Dataset content:
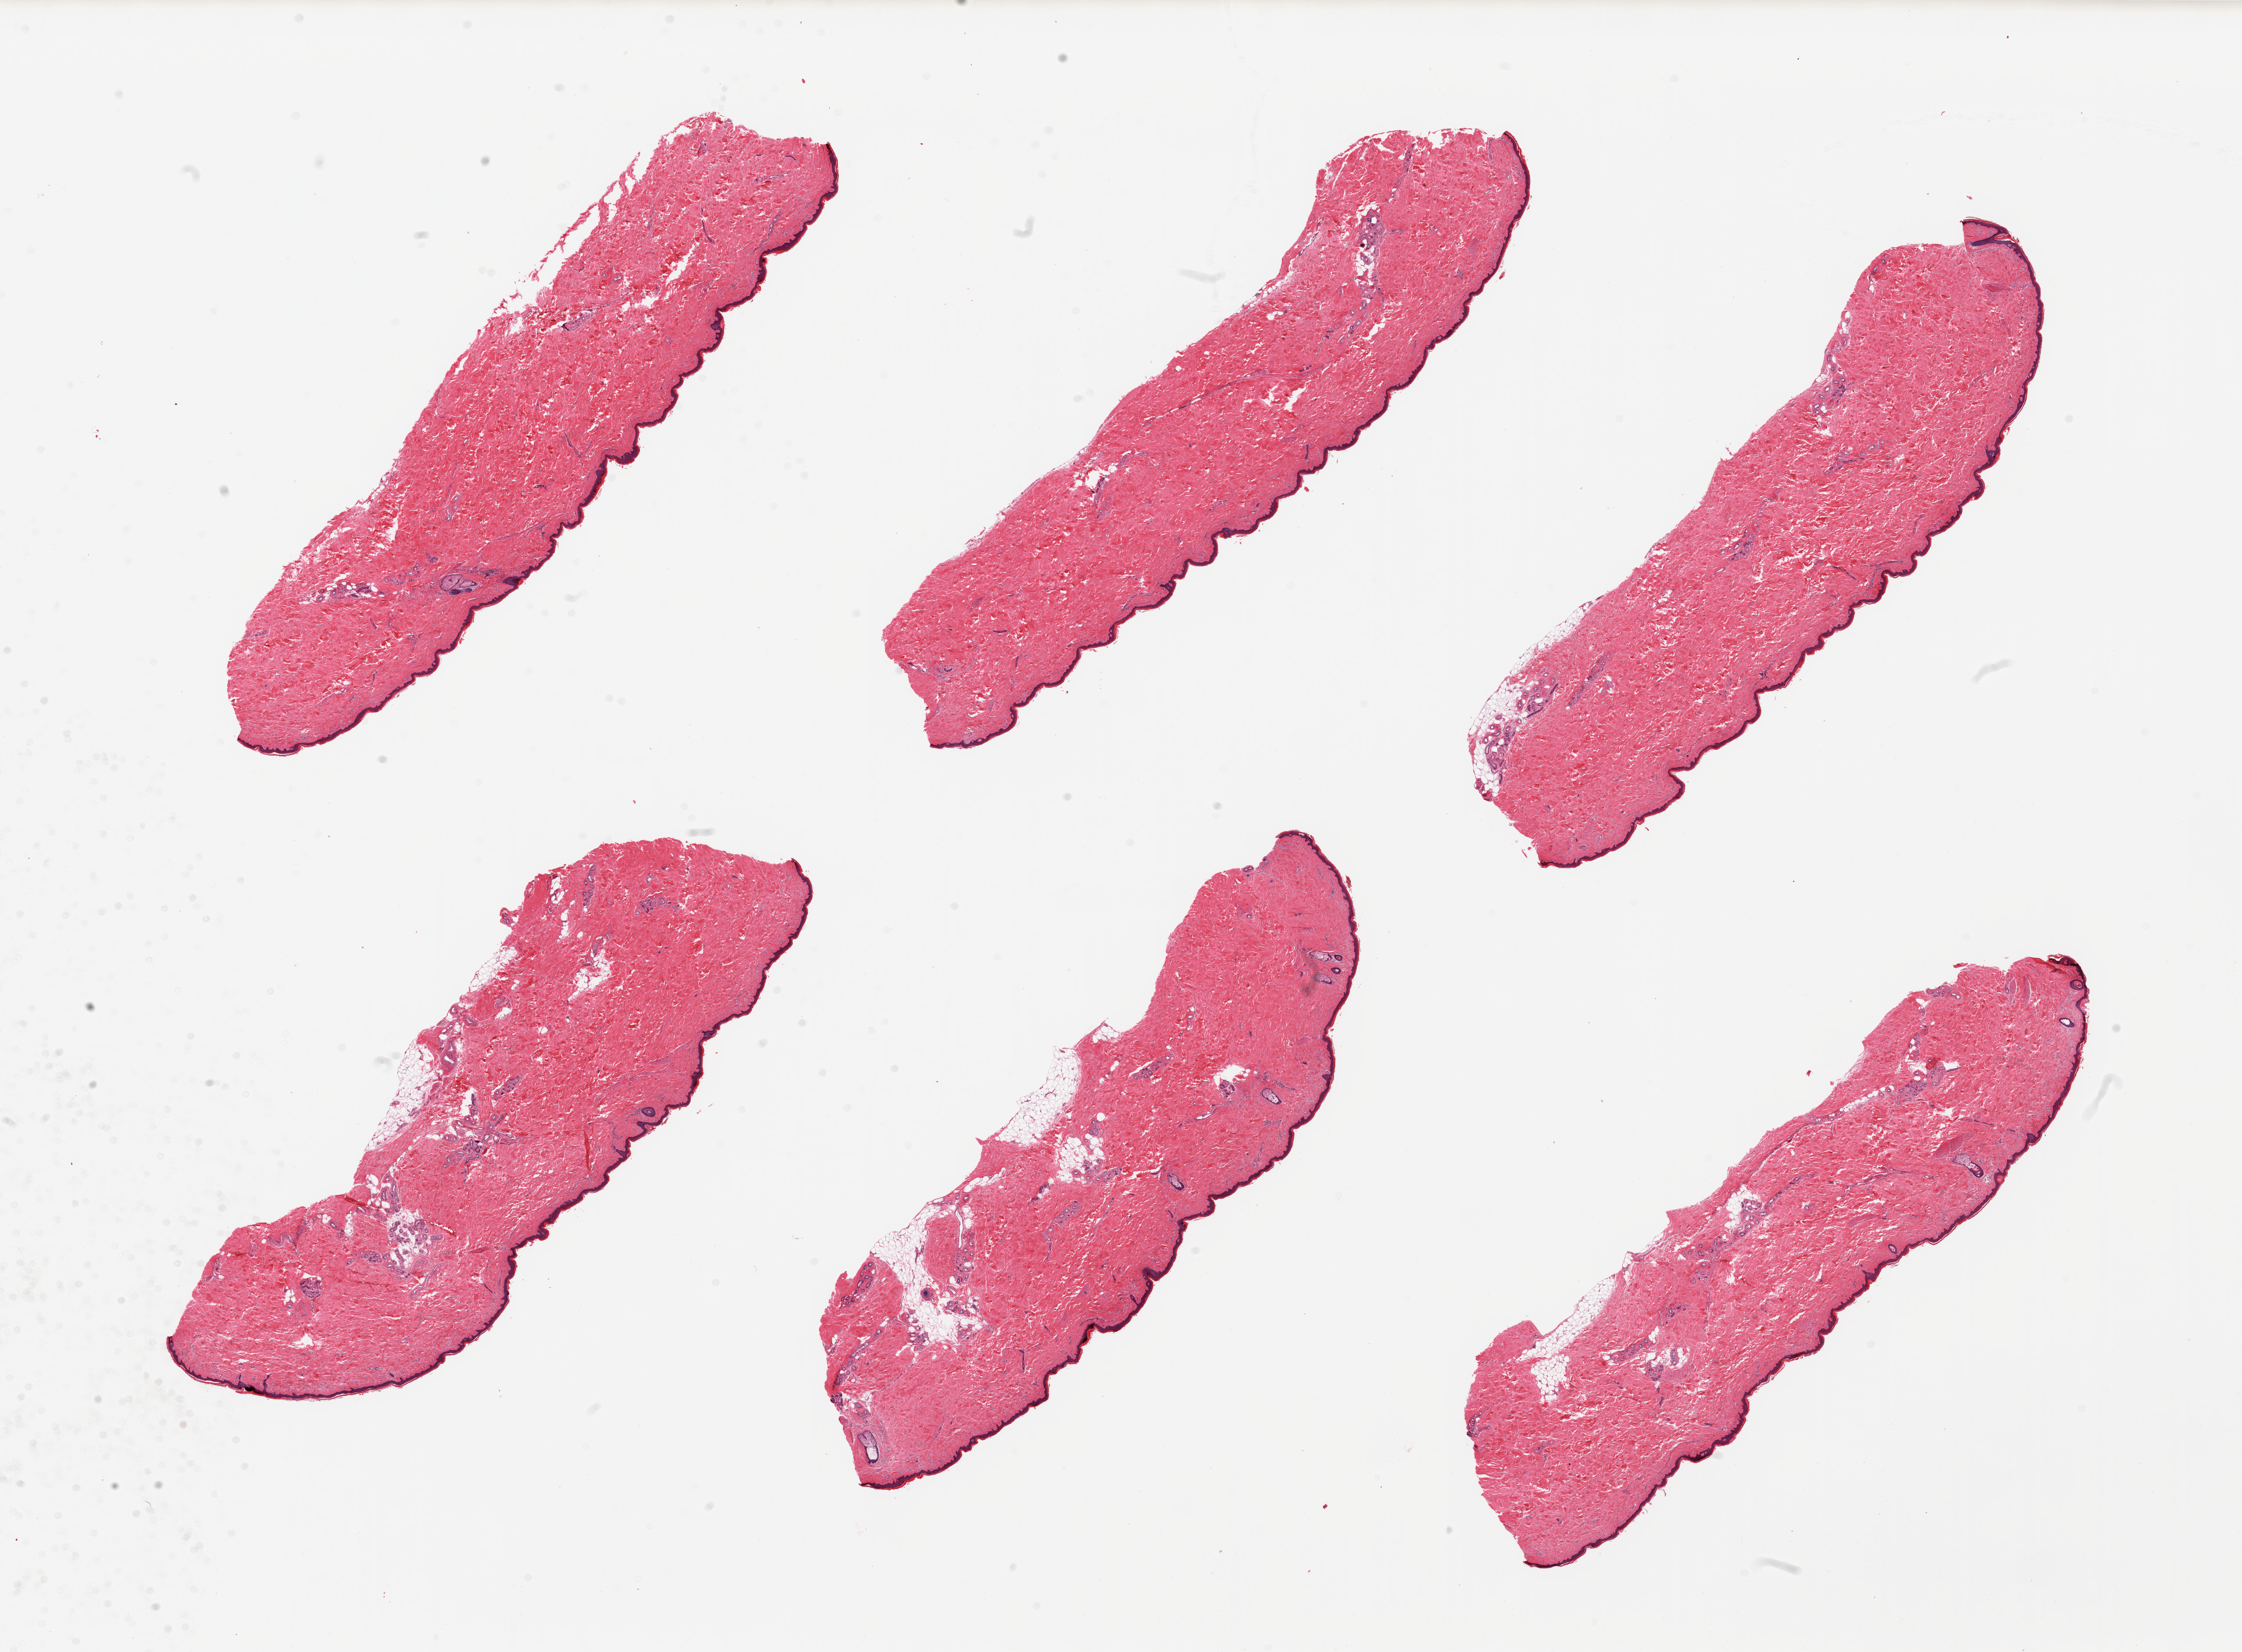
Whole-slide image, hematoxylin and eosin (H&E) stain, brightfield, a low-resolution overview of the entire scanned area, about 30.5 x 22.5 mm (slide scanned at 20x). PAXgene-fixed, paraffin-embedded tissue. Section of skin of lower leg (target tissue). Tissue donor sample.
Pathologist's review note for this sample: 6 pieces; well dissected; 5% dermal fat.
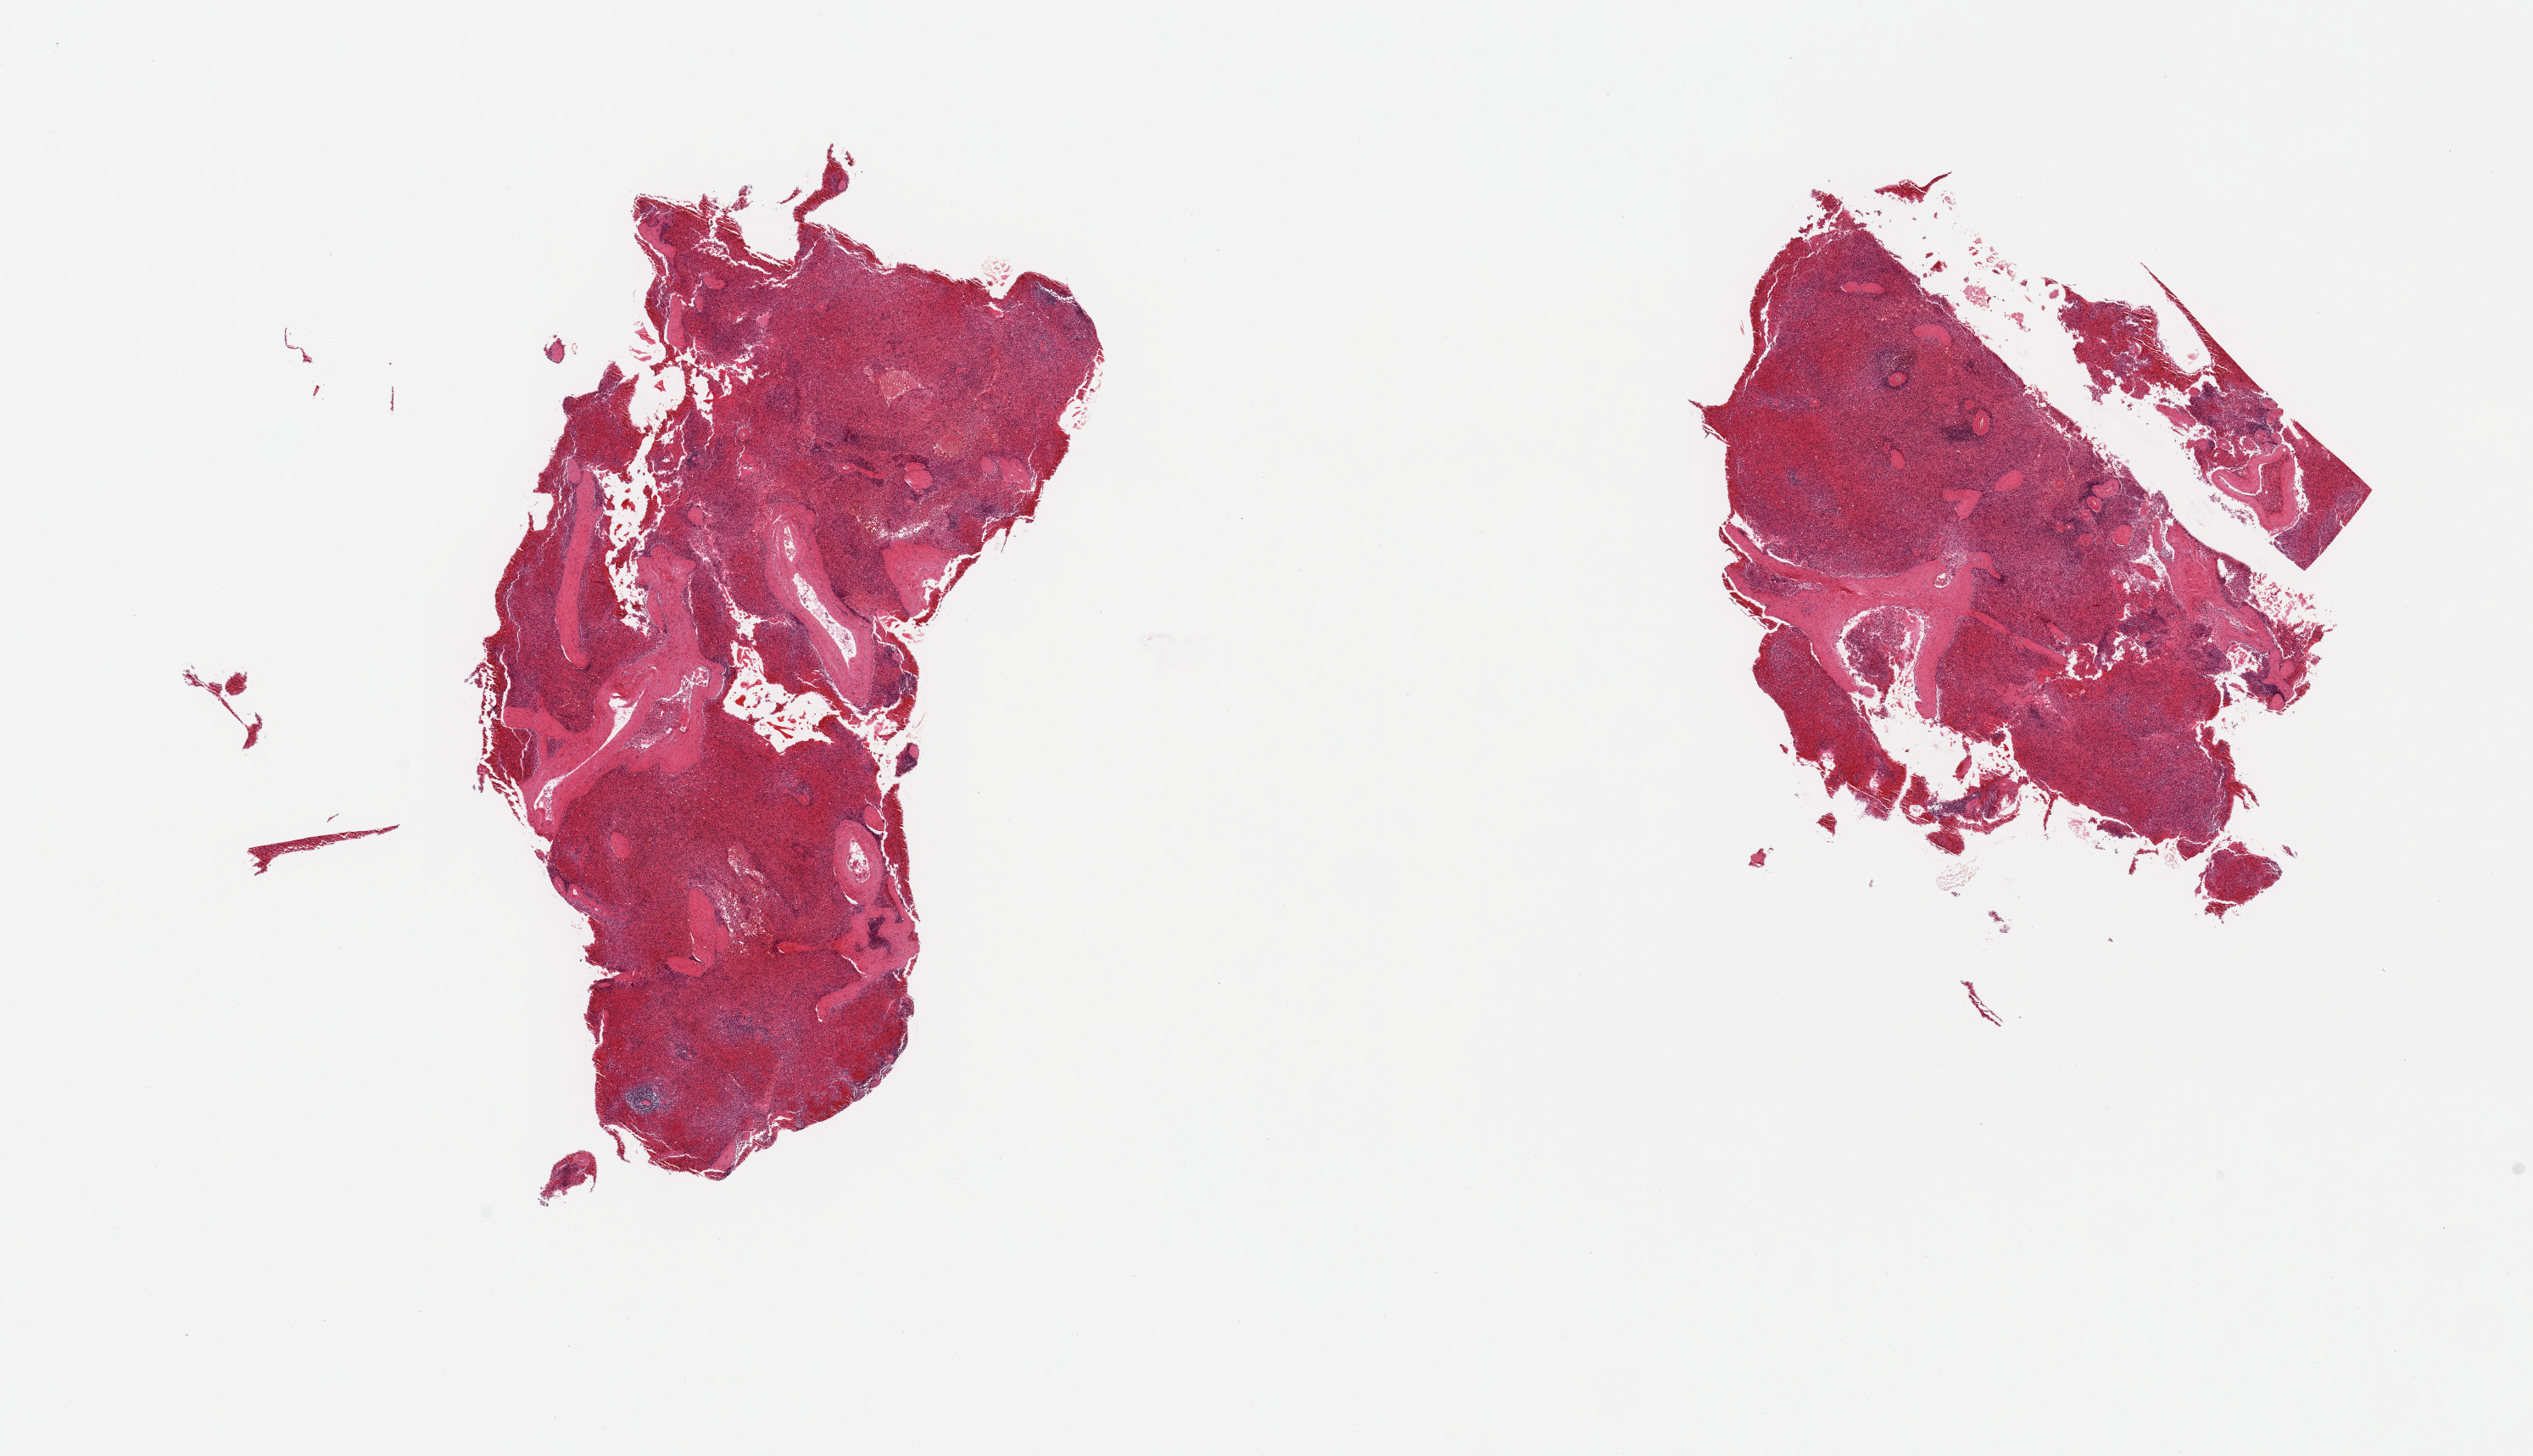
H&E whole-slide image, brightfield — whole scanned area (about 23.6 x 13.6 mm) shown as a low-resolution overview; PAXgene-fixed paraffin-embedded (PFPE) section; section of spleen (target tissue); donor tissue sample. Donor sex: male.
Reviewer comment on this tissue sample: 2 pieces; severe congestion; fragmented.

Activity:
Faithful copy, images left out: write out every line of data.

Output of the exercise:
Whole-slide image, hematoxylin and eosin (H&E) stain, brightfield, a low-resolution overview of the entire scanned area, about 30.5 x 22.5 mm (slide scanned at 20x). PAXgene-fixed, paraffin-embedded tissue. Section of skin of lower leg (target tissue). Tissue donor sample.
Pathologist's review note for this sample: 6 pieces; well dissected; 5% dermal fat.
H&E whole-slide image, brightfield — whole scanned area (about 23.6 x 13.6 mm) shown as a low-resolution overview; PAXgene-fixed paraffin-embedded (PFPE) section; section of spleen (target tissue); donor tissue sample. Donor sex: male.
Reviewer comment on this tissue sample: 2 pieces; severe congestion; fragmented.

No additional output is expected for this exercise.